Wohin sollte man im Winter mit Kindern in den Familienurlaub fahren? Schneesicherheit hat natürlich oberste Priorität und zu weit entfernt sollte es auch nicht sein. Zudem sollte das Preisleistungsverhältnis stimmen. Hier ein Tipp: Tirol ist bekannt für seine vielen Berge und den guten Schnee im Winter. Die Tiroler Region rund um Schwaz, zwischen Zillertal, Achensee und Innsbruck ist ursprünglich, traditionsbewusst, friedlich und idyllisch zugleich, aber ebenso inspirierend, vielseitig und bunt. Zwischen atemberaubender Natur und traditionsreicher Kultur kommt ein Kleinod zum Vorschein, das Familien und Individualurlauber gleichermaßen begeistert.
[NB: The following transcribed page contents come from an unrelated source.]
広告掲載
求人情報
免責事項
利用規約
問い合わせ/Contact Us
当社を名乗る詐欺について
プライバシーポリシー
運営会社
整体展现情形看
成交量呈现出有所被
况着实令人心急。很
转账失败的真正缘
Jeden Tag ein anderes Wintererlebnis, es muss nicht nur Skifahren sein: Rodeln, Skitourengehen, Schneeschuhwandern, Glühwein auf einem der Weihnachtsmärkte oder mit dem Grubenhunt ins Silberbergwerk? Da bleibt nicht mehr viel Zeit zum Skifahren.
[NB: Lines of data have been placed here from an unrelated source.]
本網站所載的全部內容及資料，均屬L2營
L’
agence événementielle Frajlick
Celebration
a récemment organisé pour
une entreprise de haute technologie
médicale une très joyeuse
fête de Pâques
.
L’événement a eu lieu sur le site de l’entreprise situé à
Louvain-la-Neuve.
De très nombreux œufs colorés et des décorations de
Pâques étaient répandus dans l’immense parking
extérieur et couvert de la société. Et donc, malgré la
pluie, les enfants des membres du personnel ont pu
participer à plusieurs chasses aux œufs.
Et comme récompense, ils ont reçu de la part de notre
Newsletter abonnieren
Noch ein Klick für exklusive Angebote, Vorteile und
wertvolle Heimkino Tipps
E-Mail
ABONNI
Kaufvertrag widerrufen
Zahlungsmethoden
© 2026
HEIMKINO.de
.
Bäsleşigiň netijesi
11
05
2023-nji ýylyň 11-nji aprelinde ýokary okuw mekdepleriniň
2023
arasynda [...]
Urlaub im Familienparadies

Die Ferienregion Karwendel empfiehlt sich als erste Ferienadresse für Familien mit Kindern. Es werden dort seit Jahren gratis Skikurse für Kinder angeboten, die die Urlaubskasse der Eltern mit 179 Euro entlasten, pro Kind wohlgemerkt! Denn die Kosten für den Kinderskikurs bezahlt der Tourismusverband!
Ergänzend zum Skikurs gibt es mit dem Maskottchen Karwendolin in den beiden Wintersportorten Weer und Stans Kinderbetreuungseinrichtungen. Dort tanzen die Pistenflöhe tagsüber unter der Leitung von qualifizierten Kinderbetreuern bzw. Basteln, spielen Theater, während die Eltern beruhigt ins Tal schwingen können, in einem der gemütlichen Familienskireviere der Region: Kellerjoch, Stans, Weerberg, Kolsassberg.
Die breiten Abfahrten und die schneesicheren Lifte kommen nicht nur vorsichtigen Wintersportlern entgegen, die nach einer Pause wieder mit dem Skisport beginnen wollen, sondern auch Snowboard-Anfängern. Wer einen Snowboardkurs bucht, kommt schnell in Fahrt, denn jeder Schüler kann individuell mit seinem Snowboard-Lehrer üben. Geübte Snowboarder freuen sich hingegen über die Snowparks in Weerberg und in Stans. Dort fordern die kniffligen Hindernisse und die feine „Kickerline“ selbst die erfahrenen Freestyler.

Natur trifft auf Kultur

Einzigartig ist aber wie schon angedeutet das reichhaltige Programm fern der Skipiste. Denn die facettenreiche Kulturgeschichte der Tourismusregion um die Tiroler Bezirkshauptstadt Schwaz ist eng mit dem Bergbau verknüpft. Am Ende des 15. Jahrhunderts arbeiteten bereits mehr als 11.000 Knappen im Schwazer Silberbergwerk, das in seiner Hochblüte 85 Prozent des weltweit geschürften Silbers zutage förderte. Der Abbau von Kupfer und Silber verhalf der Region zu beträchtlichem Reichtum und Ansehen. Schwaz stieg in dieser Zeit zu einer der größten Städte des Kaiserreichs auf. Sie war nach Wien damals die zweitgrößte Stadt und der Wohlstand der Stadt hinterließ auch deutliche Spuren: Zahlreiche Kunstschätze, mächtige Burgen und Schlösser und die historische Altstadt sind heute stille Zeugen dieser kulturellen Hochblüte im Mittelalter. So lohnt eine kulturelle Entdeckungsreise auch im Winter, etwa zur Benediktinerabtei Fiecht bei Vomp, die als Zentrum der Krippenkunst Weltruf genießt oder auf den Georgenberg bei Stans, wo die älteste Wallfahrtskirche Tirols thront. Heute ist Schwaz das betriebsame Zentrum der Silberregion Karwendel. In den zwölf Orten um die Bezirkshauptstadt (Buch, Gallzein, Hinterriss/Eng, Jenbach, Kolsass, Kolsassberg, Pill, Stans, Terfens, Vomp, Weer, Weerberg) herrscht hingegen noch so etwas wie Ursprünglichkeit; stets bewacht von den sanften Bergen der Tuxer Alpen und vom mächtigen Kalkstock des Karwendelgebirges mit mehr als 120 Zweitausendern. Das Karwendel ist eine der faszinierendsten Gebirgslandschaften der Ostalpen und macht die Tourismusregion zu einer gelungenen Symbiose aus unvergleichlichem Naturraum und traditionsreicher Kulturgeschichte.